— EXTRACTED DATA —

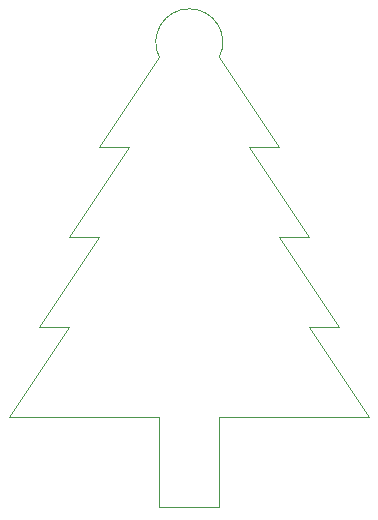
<source format=gbr>
G04 #@! TF.GenerationSoftware,KiCad,Pcbnew,(5.1.4)-1*
G04 #@! TF.CreationDate,2020-11-14T12:40:32-05:00*
G04 #@! TF.ProjectId,circuit,63697263-7569-4742-9e6b-696361645f70,rev?*
G04 #@! TF.SameCoordinates,Original*
G04 #@! TF.FileFunction,Profile,NP*
%FSLAX46Y46*%
G04 Gerber Fmt 4.6, Leading zero omitted, Abs format (unit mm)*
G04 Created by KiCad (PCBNEW (5.1.4)-1) date 2020-11-14 12:40:32*
%MOMM*%
%LPD*%
G04 APERTURE LIST*
%ADD10C,0.050000*%
G04 APERTURE END LIST*
D10*
X60960001Y-45720000D02*
G75*
G02X66039999Y-45719999I2539999J1270000D01*
G01*
X71120000Y-53340000D02*
X66040000Y-45720000D01*
X68580000Y-53340000D02*
X71120000Y-53340000D01*
X55880000Y-53340000D02*
X60960000Y-45720000D01*
X58420000Y-53340000D02*
X55880000Y-53340000D01*
X53340000Y-60960000D02*
X58420000Y-53340000D01*
X55880000Y-60960000D02*
X53340000Y-60960000D01*
X50800000Y-68580000D02*
X55880000Y-60960000D01*
X53340000Y-68580000D02*
X50800000Y-68580000D01*
X48260000Y-76200000D02*
X53340000Y-68580000D01*
X60960000Y-76200000D02*
X48260000Y-76200000D01*
X73660000Y-60960000D02*
X68580000Y-53340000D01*
X71120000Y-60960000D02*
X73660000Y-60960000D01*
X76200000Y-68580000D02*
X71120000Y-60960000D01*
X73660000Y-68580000D02*
X76200000Y-68580000D01*
X78740000Y-76200000D02*
X73660000Y-68580000D01*
X66040000Y-76200000D02*
X78740000Y-76200000D01*
X66040000Y-83820000D02*
X66040000Y-76200000D01*
X60960000Y-83820000D02*
X66040000Y-83820000D01*
X60960000Y-76200000D02*
X60960000Y-83820000D01*
M02*

</source>
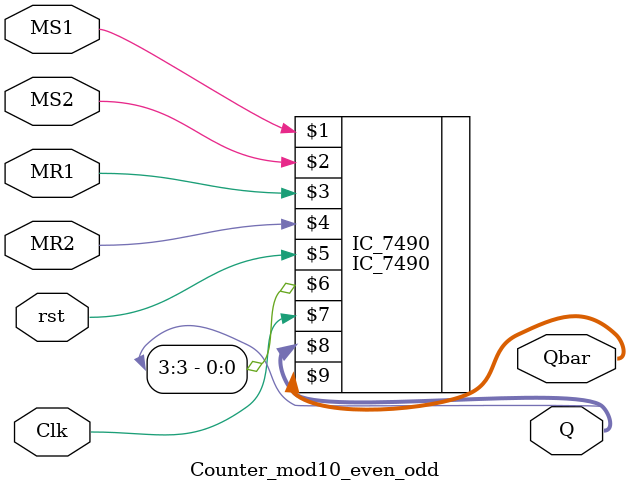
<source format=v>
module Counter_mod10_even_odd(input MS1,MS2,MR1,MR2,rst,Clk,
                    output [3:0] Q,Qbar);
					
					
	IC_7490 IC_7490(MS1,MS2,MR1,MR2,rst,Q[3],Clk,Q,Qbar);
	
endmodule
    
</source>
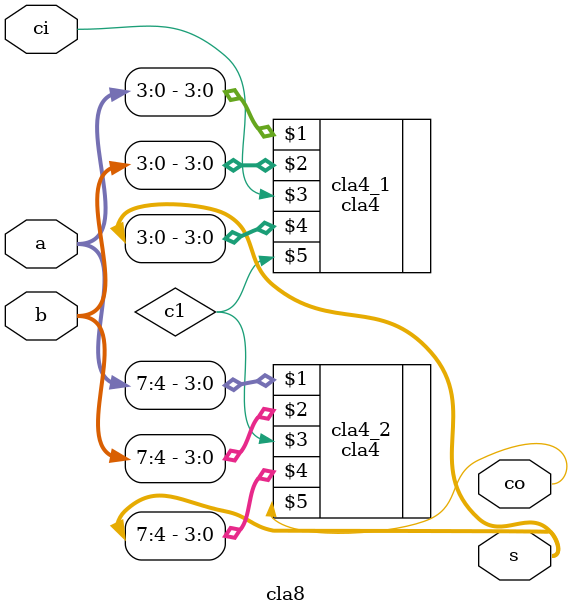
<source format=v>
module cla8(a,b,ci,s,co); //single 8 bit carry lookahead adder = 2 cla4 modules
	input[7:0] a,b;
	input ci;
	output[7:0] s;
	output co;
	
	wire c1;
	
	cla4 cla4_1(a[3:0],b[3:0],ci,s[3:0],c1);
	cla4 cla4_2(a[7:4],b[7:4],c1,s[7:4],co);
endmodule 
</source>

— PROMPT —
Please, from the entries above, set down exactly the lines from the one containing "G02X66039999Y-45719999I2539999J1270000D01*" through the one containing "X55880000Y-60960000D01*", and only those.

— SOLUTION TO THE EXERCISE —
G02X66039999Y-45719999I2539999J1270000D01*
G01*
X71120000Y-53340000D02*
X66040000Y-45720000D01*
X68580000Y-53340000D02*
X71120000Y-53340000D01*
X55880000Y-53340000D02*
X60960000Y-45720000D01*
X58420000Y-53340000D02*
X55880000Y-53340000D01*
X53340000Y-60960000D02*
X58420000Y-53340000D01*
X55880000Y-60960000D02*
X53340000Y-60960000D01*
X50800000Y-68580000D02*
X55880000Y-60960000D01*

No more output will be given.